The 5 areas of focus for the ISSNL are; Plant and microbial, Human, animal, and cell biology, Applied physical sciences, Fundamental physical science, and Earth science and remote sensing. Sounds kind of vague doesn't it, like everything that effects you in life huh? (and I forgot to mention the kids!! please consider the kids!).
I didn't pry into the near term launch vessel question while on a team to bid this opportunity very far (but couldn't help myself with an aside in one meeting), but it was implied to me that European crafts will get men to the ISS until NASA has their new manned craft ready. Russia was mentioned as well as we know they are a big player in the ISS today, and in the future as well.
Yeah, I'm just a graphics dude, afforded NASA cooperative work assignments since 1987.
The thrust of my reply is that space exploration is going to be a unified world-wide cooperative effort from now on, no more 'space races' of country-centric propaganda pride.
Do people that believe the moon landing hoax really think people in the 60's were stupider than now? Yet some of those same people say ancient civilizations on earth were smarter than now. It doesn't make sense does it. So where did all of this advanced ancient infrastructure go? Just sort of vanished from the face of the earth or something?
What current space vehicle technology has the ability to carry tons of processed material back to earth and then return for more? Is their some sort of space dump truck I'm unaware of? But seriously, are you postulating the material could be processed and then converted on site (the moon) and then the energy 'beamed' back to earth? Just kurious
As this chart shows, NASA's budget peaked in 1966, during the height of construction efforts leading up to the first moon landing under Project Apollo. At its peak, the Apollo program involved more than 34,000 NASA employees and 375,000 employees of industrial and university contractors. Roughly two to four cents out of every U.S. tax dollar (or 4% of the total federal budget) was being devoted to the space program. In March 1966, NASA officials briefing Congressional members stated the "run-out cost" of the Apollo program to put men on the moon would be an estimated $22.718 billion for the 13 year program which began in 1959 and eventually accomplished six successful missions between July 1969 and December 1972. According to Steve Garber, the NASA History website curator, the final cost of project Apollo was between $20 and $25.4 billion in 1969 Dollars (or approximately $136 billion in 2007 Dollars). The costs associated with the Apollo spacecraft and Saturn rockets amounted to about $83-billion in 2005 Dollars (Apollo spacecraft cost $28-billion (Command/Service Module $17-billion; Lunar Module $11-billion), Saturn I, Saturn IB, Saturn V costs about $ 46-billion 2005 dollars)....

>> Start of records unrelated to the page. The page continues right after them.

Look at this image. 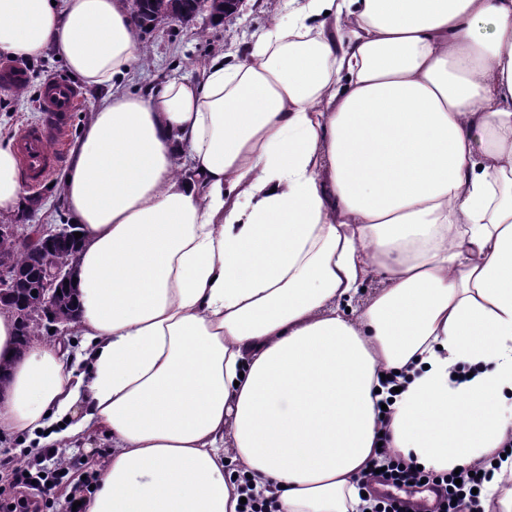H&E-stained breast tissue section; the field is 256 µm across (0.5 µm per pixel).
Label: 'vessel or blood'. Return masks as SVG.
<instances>
[{
	"mask_svg": "<svg viewBox=\"0 0 512 512\" xmlns=\"http://www.w3.org/2000/svg\"><path fill=\"white\" fill-rule=\"evenodd\" d=\"M79 100L80 94L72 83L56 77L45 83L40 106L43 121L23 130L16 142L23 168L32 181L43 180L61 164V138Z\"/></svg>",
	"mask_w": 512,
	"mask_h": 512,
	"instance_id": "1",
	"label": "vessel or blood"
}]
</instances>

You are a troll your graph is not inflation adjusted do not spread lies.
NASA budget is much lower in TERMS of spending NOW so try again and fail.

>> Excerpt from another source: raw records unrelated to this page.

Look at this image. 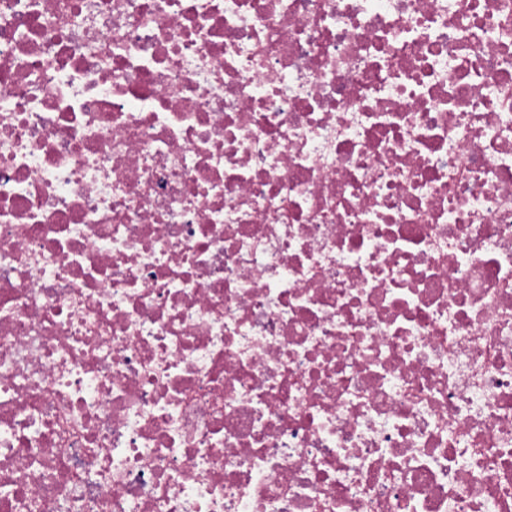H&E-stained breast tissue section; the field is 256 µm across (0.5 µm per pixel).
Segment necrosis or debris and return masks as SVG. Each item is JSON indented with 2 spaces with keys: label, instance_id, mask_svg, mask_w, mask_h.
<instances>
[{
  "label": "necrosis or debris",
  "instance_id": "necrosis-or-debris-1",
  "mask_svg": "<svg viewBox=\"0 0 512 512\" xmlns=\"http://www.w3.org/2000/svg\"><path fill=\"white\" fill-rule=\"evenodd\" d=\"M0 512H512V0H0Z\"/></svg>",
  "mask_w": 512,
  "mask_h": 512
}]
</instances>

The chart shows the total federal receipts (income) and outlay (spending), adjusted for inflation, during each fiscal year from 1940 to 2009, with projections through 2015.
This chart was created from historical tables included in the U.S. Federal Government fiscal year 2011 budget. The federal government adjusted its fiscal year one calendar quarter (3 months) during 1976, creating a 'transition quarter,' which has been neglected in this chart.

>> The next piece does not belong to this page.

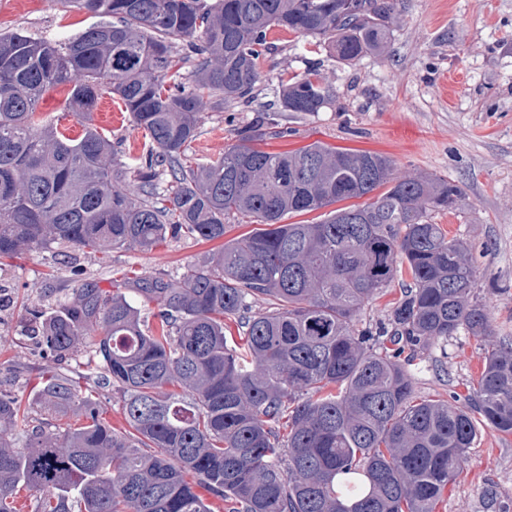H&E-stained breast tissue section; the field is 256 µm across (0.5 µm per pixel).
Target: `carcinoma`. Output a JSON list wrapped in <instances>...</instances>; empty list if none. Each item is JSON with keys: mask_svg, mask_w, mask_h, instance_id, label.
<instances>
[{"mask_svg": "<svg viewBox=\"0 0 512 512\" xmlns=\"http://www.w3.org/2000/svg\"><path fill=\"white\" fill-rule=\"evenodd\" d=\"M104 18L64 42L0 33V258L66 247L150 250L167 237L224 238L244 214L265 228L189 266L132 283L150 316L119 291L81 281L34 315L36 342L62 360L87 342L98 377L122 398L119 431L60 374L42 378V426L17 445L20 404L0 393V512H209L202 487L233 512H436L477 424L512 435V339L490 344L463 398H421L409 361L464 330L488 335L467 239L430 215L464 205L462 189L400 176L380 154L314 143L268 152L256 129L196 170L186 150L204 108L248 99L267 36L316 40L353 65L385 51L392 0H68ZM196 57L183 81L180 45ZM70 87L77 139L35 118ZM119 98L154 149L126 181L90 116ZM309 77L282 86L280 111L332 106ZM168 175L166 185L161 176ZM318 223L284 224L349 199ZM387 322L361 310L402 275ZM239 319L231 346L224 320Z\"/></svg>", "mask_w": 512, "mask_h": 512, "instance_id": "carcinoma-1", "label": "carcinoma"}]
</instances>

7) This chart includes the effect of inflation, or the changing value of a dollar. For current (not inflation-adjusted), see U.S. Federal Government Receipts and Outlays Over Time.
8) This chart says nothing about the size of the receipts and outlays relative to the size of the U.S. economy (Gross Domestic Product). See U.S. Federal Government Receipts and Outlays as a Percent of Gross Domestic Product (GDP) Over Time.
So you're going to stand here and tell me that 6 billion dollars in 1966 is not more purchasing power than 17-19 billion in 2011 ARE U CRAZY???? Check the graph read it hard; because its grade school math.